As a comprehensive financial advisor, I have reviewed over 70 wills written by some of the best attorneys around the country. Yet, inevitably, there are mistakes in the overall estate plan. In no way are the attorneys at fault; rather, the culprits are typically time and money.
For example, family estate documents prepared by an estate attorney can cost between $1000 and $3000, a fee that gives many pause, and literally slows their estate planning process. Hourly attorney rates range from $250 to $500/hour. Add to that the time an attorney needs to oversee every nuance of the estate plan, to include ensuring your beneficiary designations, titling and income tax planning are correct, and the cost can skyrocket to between $5,000 and $8,000. The fairly wealthy ($10,000,000 plus) may not flinch in paying those fees; for many, though, that cost could lead to estate planning procrastination.
Yet, no one can afford to be without a well-crafted will and estate plan addressing the most critical estate planning elements, Titling and Beneficiaries, to avoid scenarios like these:
- A lawyer writes a revocable trust, but the client does not re-title the assets in the name of the revocable trust. To correct the error, your bank and brokerage accounts need to no longer read: John Smith, but instead should read: The Revocable Trust of John Smith.
- A lawyer writes a will that says upon my death I want assets to go into trust for my spouse or children, but the beneficiary designations and the titling bypass the will and everything goes directly to the heirs.
- A lawyer writes a will that says you leave everything in trust for your wife or children and explains further the need for the beneficiaries of your retirement plans to be the Trust. But, without understanding the income tax implications, that decision could cause substantially faster income tax consequences on retirement assets.
- A lawyer writes a will that says I leave everything to my spouse, and if they are not alive I leave everything to my minor children.
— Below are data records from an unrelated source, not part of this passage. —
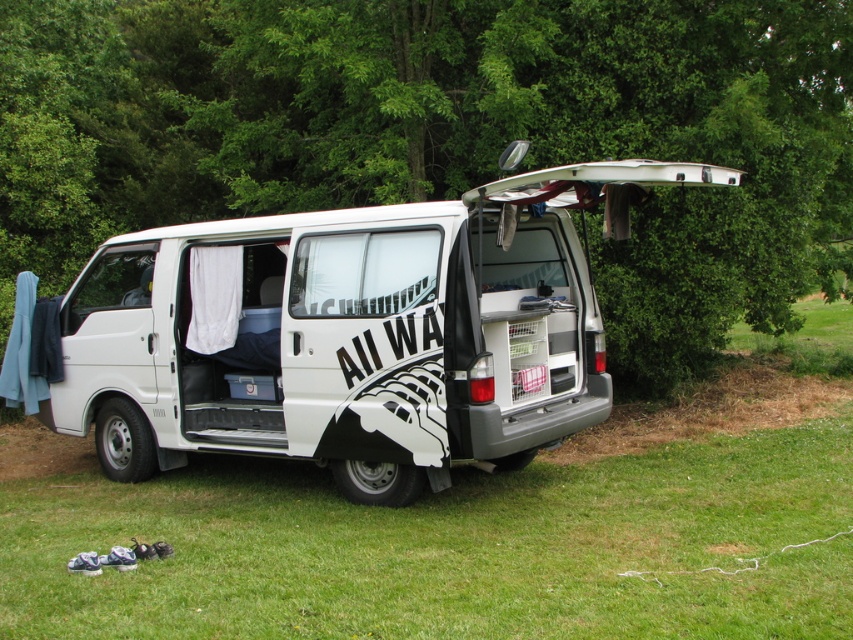
You are planning to take a road trip and need to know if the white matte van at center can fit through a narrow alley that is as wide as the green leafy tree at upper center. Can it?

The green leafy tree at upper center is wider than the white matte van at center, so the van can fit through the alley since it is narrower than the tree.

You are planning to take a road trip and need to know if the white matte van at center can fit through a narrow alley that is only as wide as the green leafy tree at upper center. Can it?

The green leafy tree at upper center is larger in size than the white matte van at center, so the van can fit through the alley since it is smaller in width than the tree.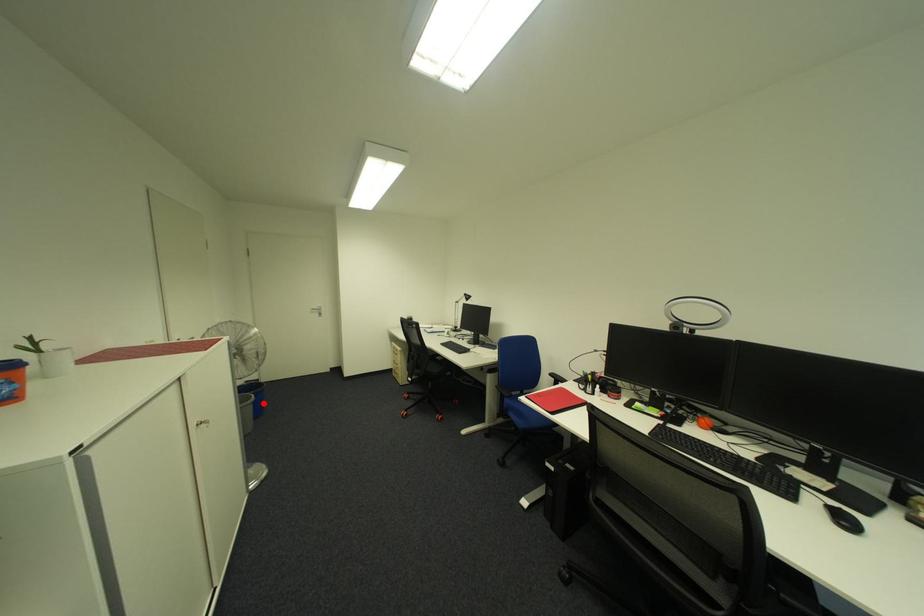
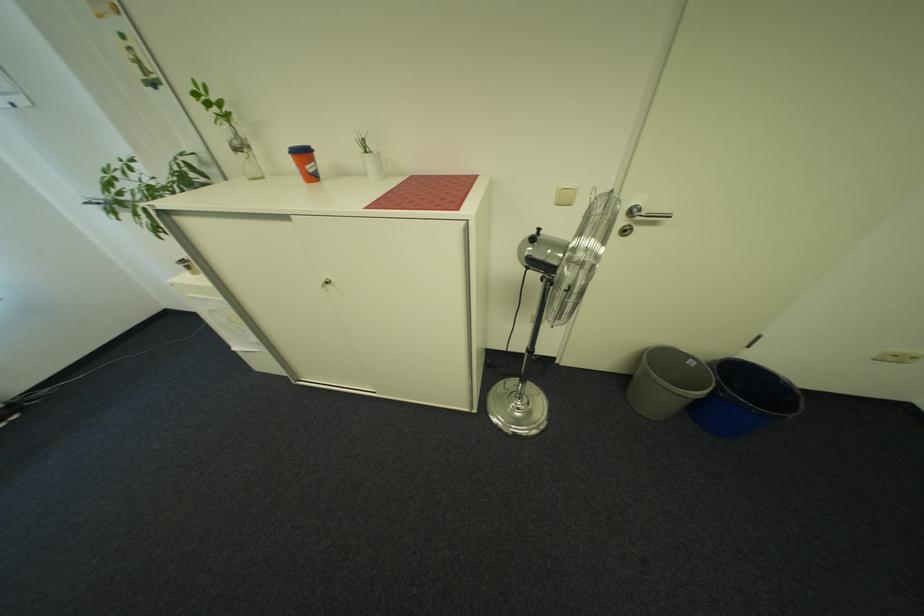
Find the pixel in the second image that matches the highlighted location in the first image.

(707, 403)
However, without using a custodian or trustee, the funds will be adjudicated and overseen by the courts until the child is 18 years of age when the courts will give the child the monies. To leave assets to minors assign a custodian or trustee. The document would read like this for a custodian: My brother, Ryan Smith, is custodian for my minor child, Drew Smith, under the Pennsylvania Uniform Transfer to Minors Accounts (UTMA). This protects the money for the child to age 21. For a trust seek legal advice for beneficiary wording.
A lawyer writes a will that says upon the first spouse to die please make this specific bequest of cash, but because all of the assets passed by way of title and beneficiary your future bequest is forgotten.
Examples of costly will and estate planning errors abound. In truth, the highest fee is procrastination.